# EXERCISE
Express the records as a Markdown table with the columns "Row" and "Text". Cover the lines from the start of the records through the line holding "Encendido más", inclusive, and leave out blank lines.

# EXERCISE INPUTS
*** Block opens ***
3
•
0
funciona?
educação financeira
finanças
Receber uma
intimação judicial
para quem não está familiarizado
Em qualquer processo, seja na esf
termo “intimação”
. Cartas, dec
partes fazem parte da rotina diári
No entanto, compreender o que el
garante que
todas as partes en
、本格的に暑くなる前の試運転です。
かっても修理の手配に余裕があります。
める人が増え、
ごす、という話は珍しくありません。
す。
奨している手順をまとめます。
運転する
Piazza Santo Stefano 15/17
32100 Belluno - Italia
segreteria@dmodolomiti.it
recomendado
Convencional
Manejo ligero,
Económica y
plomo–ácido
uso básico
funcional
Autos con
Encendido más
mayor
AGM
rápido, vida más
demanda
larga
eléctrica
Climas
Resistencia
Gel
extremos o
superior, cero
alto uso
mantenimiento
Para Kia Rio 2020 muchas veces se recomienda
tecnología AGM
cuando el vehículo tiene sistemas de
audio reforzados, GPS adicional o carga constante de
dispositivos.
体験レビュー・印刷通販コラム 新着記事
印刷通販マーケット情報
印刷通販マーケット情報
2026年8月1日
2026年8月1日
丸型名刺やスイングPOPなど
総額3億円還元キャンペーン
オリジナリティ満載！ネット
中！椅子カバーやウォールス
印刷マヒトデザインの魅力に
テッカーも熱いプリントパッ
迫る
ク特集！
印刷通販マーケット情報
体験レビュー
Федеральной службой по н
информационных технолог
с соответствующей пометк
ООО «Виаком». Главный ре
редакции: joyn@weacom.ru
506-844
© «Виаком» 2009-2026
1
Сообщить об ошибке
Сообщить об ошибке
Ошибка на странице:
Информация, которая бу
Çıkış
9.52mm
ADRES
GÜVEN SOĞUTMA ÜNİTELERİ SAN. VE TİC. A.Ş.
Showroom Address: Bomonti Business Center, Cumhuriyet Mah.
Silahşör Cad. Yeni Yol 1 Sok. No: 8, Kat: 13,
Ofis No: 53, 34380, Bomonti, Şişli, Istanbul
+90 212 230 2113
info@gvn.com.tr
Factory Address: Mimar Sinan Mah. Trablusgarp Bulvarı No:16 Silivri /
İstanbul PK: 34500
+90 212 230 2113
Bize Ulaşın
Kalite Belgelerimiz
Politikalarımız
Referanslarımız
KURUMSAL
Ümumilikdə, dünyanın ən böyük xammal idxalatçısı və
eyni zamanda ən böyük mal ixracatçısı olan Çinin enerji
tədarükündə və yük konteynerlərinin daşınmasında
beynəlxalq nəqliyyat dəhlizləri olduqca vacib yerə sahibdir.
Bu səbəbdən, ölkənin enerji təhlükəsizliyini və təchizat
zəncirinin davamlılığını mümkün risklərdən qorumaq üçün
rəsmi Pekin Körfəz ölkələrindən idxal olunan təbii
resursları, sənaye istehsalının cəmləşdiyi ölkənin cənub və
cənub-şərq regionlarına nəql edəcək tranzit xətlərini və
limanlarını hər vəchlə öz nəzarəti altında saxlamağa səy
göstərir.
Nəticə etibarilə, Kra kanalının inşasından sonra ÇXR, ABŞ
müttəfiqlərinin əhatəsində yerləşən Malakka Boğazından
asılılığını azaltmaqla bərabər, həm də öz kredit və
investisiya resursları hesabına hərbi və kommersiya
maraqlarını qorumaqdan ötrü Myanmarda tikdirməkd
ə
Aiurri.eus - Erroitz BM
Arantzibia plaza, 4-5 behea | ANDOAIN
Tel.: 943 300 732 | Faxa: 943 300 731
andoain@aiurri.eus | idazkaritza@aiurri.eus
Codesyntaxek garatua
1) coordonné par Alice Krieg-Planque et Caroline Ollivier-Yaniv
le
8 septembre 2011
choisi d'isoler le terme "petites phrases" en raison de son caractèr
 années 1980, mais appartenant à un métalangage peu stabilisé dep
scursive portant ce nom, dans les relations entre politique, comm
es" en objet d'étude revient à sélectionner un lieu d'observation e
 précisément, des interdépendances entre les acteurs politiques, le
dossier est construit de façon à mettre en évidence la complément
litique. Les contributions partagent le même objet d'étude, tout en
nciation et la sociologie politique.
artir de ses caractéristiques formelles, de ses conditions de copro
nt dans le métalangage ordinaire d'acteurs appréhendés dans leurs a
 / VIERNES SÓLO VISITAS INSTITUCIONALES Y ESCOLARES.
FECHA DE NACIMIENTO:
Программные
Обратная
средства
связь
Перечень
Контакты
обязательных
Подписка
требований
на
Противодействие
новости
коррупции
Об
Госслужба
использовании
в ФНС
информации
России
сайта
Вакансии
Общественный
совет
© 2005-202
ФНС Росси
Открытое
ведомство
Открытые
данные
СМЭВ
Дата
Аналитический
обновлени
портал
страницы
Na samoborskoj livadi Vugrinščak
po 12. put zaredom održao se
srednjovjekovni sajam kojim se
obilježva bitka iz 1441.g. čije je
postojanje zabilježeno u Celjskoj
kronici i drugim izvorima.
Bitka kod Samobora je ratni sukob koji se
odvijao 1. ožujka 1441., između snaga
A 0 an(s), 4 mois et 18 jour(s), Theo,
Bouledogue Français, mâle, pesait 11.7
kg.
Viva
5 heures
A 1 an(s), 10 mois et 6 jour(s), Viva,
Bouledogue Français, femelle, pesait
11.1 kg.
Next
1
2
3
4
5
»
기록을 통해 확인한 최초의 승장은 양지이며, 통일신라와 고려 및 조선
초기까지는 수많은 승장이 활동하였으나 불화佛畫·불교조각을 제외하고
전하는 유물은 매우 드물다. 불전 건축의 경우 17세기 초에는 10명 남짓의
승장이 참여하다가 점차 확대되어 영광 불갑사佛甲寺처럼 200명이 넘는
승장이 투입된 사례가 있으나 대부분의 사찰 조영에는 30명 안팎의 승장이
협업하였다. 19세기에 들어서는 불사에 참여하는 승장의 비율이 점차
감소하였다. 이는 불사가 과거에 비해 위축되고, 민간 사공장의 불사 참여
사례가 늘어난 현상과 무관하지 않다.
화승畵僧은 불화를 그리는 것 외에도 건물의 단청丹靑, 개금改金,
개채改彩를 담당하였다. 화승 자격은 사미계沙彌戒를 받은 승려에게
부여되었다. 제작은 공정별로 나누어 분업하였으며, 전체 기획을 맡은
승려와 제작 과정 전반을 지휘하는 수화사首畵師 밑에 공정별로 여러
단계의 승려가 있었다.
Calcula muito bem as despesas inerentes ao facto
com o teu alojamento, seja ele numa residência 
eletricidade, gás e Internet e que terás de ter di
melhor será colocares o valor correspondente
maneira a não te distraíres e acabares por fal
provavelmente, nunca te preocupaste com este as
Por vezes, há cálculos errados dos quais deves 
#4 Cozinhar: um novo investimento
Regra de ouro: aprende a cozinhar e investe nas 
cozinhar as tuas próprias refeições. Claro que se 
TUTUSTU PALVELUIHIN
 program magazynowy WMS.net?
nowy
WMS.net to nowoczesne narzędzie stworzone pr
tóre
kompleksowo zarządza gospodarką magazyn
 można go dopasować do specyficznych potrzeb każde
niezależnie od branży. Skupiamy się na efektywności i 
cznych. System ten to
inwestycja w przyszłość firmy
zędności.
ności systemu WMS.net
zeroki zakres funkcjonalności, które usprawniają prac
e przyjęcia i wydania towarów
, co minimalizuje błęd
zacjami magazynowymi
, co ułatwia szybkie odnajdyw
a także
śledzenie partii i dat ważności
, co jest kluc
*** Block closes ***
# TASK ANSWER
| Row | Text |
|---|---|
| 1 | 3 |
| 2 | • |
| 3 | 0 |
| 4 | funciona? |
| 5 | educação financeira |
| 6 | finanças |
| 7 | Receber uma |
| 8 | intimação judicial |
| 9 | para quem não está familiarizado |
| 10 | Em qualquer processo, seja na esf |
| 11 | termo “intimação” |
| 12 | . Cartas, dec |
| 13 | partes fazem parte da rotina diári |
| 14 | No entanto, compreender o que el |
| 15 | garante que |
| 16 | todas as partes en |
| 17 | 、本格的に暑くなる前の試運転です。 |
| 18 | かっても修理の手配に余裕があります。 |
| 19 | める人が増え、 |
| 20 | ごす、という話は珍しくありません。 |
| 21 | す。 |
| 22 | 奨している手順をまとめます。 |
| 23 | 運転する |
| 24 | Piazza Santo Stefano 15/17 |
| 25 | 32100 Belluno - Italia |
| 26 | segreteria@dmodolomiti.it |
| 27 | recomendado |
| 28 | Convencional |
| 29 | Manejo ligero, |
| 30 | Económica y |
| 31 | plomo–ácido |
| 32 | uso básico |
| 33 | funcional |
| 34 | Autos con |
| 35 | Encendido más |